Hard

Chocolate Beer Cupcakes With Whiskey Filling And Irish Cream Icing

Total Time
1h 44m
31m prep · 73m cook
Servings
4 people
Rating
Difficulty
Hard
3 views
🥬 Vegetarian 🥜 Nut-Free ✡️ Kosher

Chocolate beer cupcakes are made from scratch with a stout beer, then filled with an Irish whiskey-chocolate filling and topped off with some Irish cream icing. These are perfect for St.
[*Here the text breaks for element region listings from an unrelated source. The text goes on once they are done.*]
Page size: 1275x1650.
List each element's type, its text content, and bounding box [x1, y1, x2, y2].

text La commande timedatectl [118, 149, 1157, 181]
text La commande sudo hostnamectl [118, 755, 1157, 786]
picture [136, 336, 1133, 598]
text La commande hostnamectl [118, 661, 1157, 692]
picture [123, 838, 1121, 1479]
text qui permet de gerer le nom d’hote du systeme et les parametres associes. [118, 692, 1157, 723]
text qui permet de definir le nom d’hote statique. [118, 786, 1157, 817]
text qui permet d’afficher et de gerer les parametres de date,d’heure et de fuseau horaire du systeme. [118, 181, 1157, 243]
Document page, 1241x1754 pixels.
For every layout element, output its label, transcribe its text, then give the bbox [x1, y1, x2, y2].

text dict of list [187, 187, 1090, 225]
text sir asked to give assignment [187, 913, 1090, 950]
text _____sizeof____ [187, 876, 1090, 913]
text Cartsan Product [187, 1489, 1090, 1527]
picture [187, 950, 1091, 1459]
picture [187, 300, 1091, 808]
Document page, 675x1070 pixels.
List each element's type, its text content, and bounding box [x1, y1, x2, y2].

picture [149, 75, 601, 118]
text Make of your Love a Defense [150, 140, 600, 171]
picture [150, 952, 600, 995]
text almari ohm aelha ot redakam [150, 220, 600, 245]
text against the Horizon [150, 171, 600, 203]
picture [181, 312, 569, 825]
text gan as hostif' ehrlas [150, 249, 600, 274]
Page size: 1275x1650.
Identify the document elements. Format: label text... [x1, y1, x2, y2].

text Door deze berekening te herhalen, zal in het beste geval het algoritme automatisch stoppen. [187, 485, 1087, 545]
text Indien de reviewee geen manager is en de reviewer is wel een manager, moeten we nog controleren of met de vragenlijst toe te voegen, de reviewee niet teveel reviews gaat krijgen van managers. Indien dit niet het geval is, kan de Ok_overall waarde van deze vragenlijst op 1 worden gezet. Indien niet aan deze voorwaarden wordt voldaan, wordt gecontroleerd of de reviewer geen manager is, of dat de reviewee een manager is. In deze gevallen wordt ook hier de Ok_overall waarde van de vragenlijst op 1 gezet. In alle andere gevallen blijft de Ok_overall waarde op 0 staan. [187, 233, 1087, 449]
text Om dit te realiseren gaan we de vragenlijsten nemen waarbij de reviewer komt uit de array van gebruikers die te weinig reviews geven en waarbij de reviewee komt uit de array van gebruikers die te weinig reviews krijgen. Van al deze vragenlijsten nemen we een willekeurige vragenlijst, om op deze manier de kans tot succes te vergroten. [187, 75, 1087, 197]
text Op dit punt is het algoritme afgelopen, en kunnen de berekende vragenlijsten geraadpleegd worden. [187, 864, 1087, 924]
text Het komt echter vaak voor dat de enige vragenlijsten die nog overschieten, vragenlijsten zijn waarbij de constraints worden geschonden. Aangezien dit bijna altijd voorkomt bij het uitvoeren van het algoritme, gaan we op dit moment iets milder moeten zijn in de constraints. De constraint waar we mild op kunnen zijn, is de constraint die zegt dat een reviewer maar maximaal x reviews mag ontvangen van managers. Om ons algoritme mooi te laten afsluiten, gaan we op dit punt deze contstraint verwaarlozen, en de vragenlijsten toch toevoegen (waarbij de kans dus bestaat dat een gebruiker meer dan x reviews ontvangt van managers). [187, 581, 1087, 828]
Patrick's Day!

Ingredients

  • 1 cup Irish stout beer , such as Guinness®
  • 1 cup butter
  • 0.75 cups unsweetened cocoa powder
  • 2 cups all-purpose flour
  • 2 cups white sugar
  • 1.5 teaspoons baking soda
  • 0.75 teaspoons salt
  • 2 large eggs
  • 0.67 cups sour cream
  • 0.67 cups heavy whipping cream
  • 8 ounces bittersweet chocolate , chopped
  • 2 tablespoons butter
  • 1 teaspoon Irish whiskey , or more to taste
  • 0.5 cups butter , softened
  • 3 cups confectioners' sugar , or more as needed
  • 3 tablespoons Irish cream liqueur , such as Baileys®

Instructions

  1. 1

    Preheat the oven to 350 degrees F (175 degrees C). Line 24 muffin cups with paper liners.

  2. 2

    Bring Irish stout beer and 1 cup butter to a boil in a saucepan and set aside until butter has melted, stirring occasionally. Mix in cocoa powder until smooth.

  3. 3

    Whisk together flour, sugar, baking soda, and salt in a bowl until thoroughly combined.

  4. 4

    Beat eggs with sour cream in a large bowl with an electric mixer on low until well combined. Slowly beat in beer mixture, then flour mixture; beat until batter is smooth.

  5. 5

    Divide batter between the prepared cupcake cups, filling each cup about 2/3 full.

  6. 6

    Bake in the preheated oven until a toothpick inserted into the center of a cupcake comes out clean, about 17 minutes.

  7. 7

    Cool the cupcakes completely. Cut cores out of the center of each cupcake with a sharp paring knife. Discard cores.

  8. 8

    Bring cream to a simmer in a saucepan over low heat; stir in bittersweet chocolate until melted.

  9. 9

    Mix in 2 tablespoons butter and Irish whiskey until butter is melted; let mixture cool to room temperature. Filling will thicken as it cools.

  10. 10

    Spoon the filling into the cored cupcakes.

  11. 11

    For frosting: Whip 1/2 cup butter in a bowl with an electric mixer until fluffy, 2 to 3 minutes.

  12. 12

    Set mixer to low speed and slowly beat in confectioners' sugar, one cup at a time, until frosting is smooth and spreadable. Beat in Irish cream liqueur; adjust the thickness of frosting with more confectioners' sugar if needed.

  13. 13

    Spread frosting on filled cupcakes.